┌─ DATA FOR THIS TASK

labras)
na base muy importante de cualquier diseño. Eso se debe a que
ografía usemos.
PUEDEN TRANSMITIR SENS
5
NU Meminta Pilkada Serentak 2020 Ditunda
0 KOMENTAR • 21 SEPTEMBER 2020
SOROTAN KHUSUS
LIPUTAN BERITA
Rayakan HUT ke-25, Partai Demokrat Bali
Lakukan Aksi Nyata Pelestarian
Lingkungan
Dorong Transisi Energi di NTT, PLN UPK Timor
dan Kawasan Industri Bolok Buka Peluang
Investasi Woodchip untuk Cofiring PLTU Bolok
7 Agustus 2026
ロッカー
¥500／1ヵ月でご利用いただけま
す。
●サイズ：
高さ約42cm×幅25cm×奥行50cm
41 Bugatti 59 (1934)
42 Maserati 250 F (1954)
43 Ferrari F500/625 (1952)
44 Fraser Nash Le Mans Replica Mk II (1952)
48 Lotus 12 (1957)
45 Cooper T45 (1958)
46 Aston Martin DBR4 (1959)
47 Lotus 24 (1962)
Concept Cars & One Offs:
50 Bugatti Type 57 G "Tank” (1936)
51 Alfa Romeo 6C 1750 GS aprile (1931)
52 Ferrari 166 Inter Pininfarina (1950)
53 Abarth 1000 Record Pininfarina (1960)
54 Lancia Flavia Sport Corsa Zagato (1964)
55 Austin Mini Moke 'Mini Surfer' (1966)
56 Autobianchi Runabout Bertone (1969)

└─
┌─ DATA FOR THIS TASK

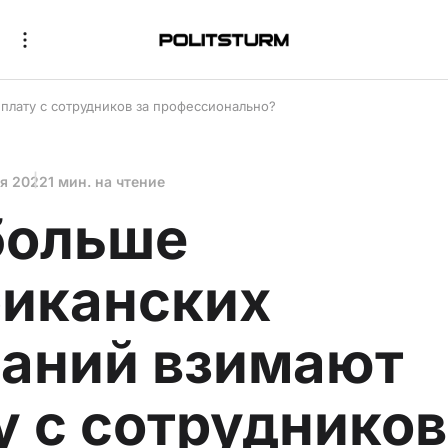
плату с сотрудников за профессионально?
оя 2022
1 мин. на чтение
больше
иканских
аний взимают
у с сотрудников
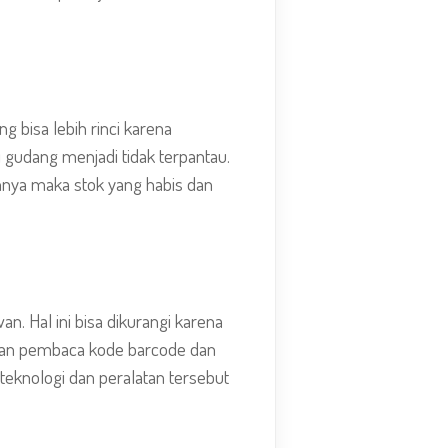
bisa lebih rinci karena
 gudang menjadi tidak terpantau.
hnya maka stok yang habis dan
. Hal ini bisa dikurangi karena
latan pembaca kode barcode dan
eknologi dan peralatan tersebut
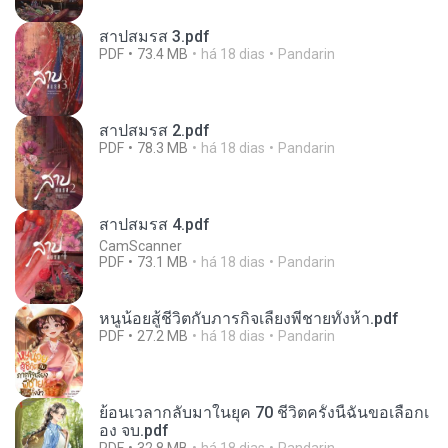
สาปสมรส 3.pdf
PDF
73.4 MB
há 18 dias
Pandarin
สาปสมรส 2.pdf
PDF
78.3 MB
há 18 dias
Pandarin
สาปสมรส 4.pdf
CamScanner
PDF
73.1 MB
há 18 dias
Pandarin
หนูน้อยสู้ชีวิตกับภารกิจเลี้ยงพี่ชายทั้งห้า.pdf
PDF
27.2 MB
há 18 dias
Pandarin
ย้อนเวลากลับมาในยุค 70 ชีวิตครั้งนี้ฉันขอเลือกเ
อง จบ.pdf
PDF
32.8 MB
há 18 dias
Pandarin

└─

WORK REQUIRED
Look above for the line holding "52 Ferrari 166 Inter Pininfarina (1950)". Print it and every line after it, exactly, through the line holding "56 Autobianchi Runabout Bertone (1969)".

RESPONSE TO THIS TASK
52 Ferrari 166 Inter Pininfarina (1950)
53 Abarth 1000 Record Pininfarina (1960)
54 Lancia Flavia Sport Corsa Zagato (1964)
55 Austin Mini Moke 'Mini Surfer' (1966)
56 Autobianchi Runabout Bertone (1969)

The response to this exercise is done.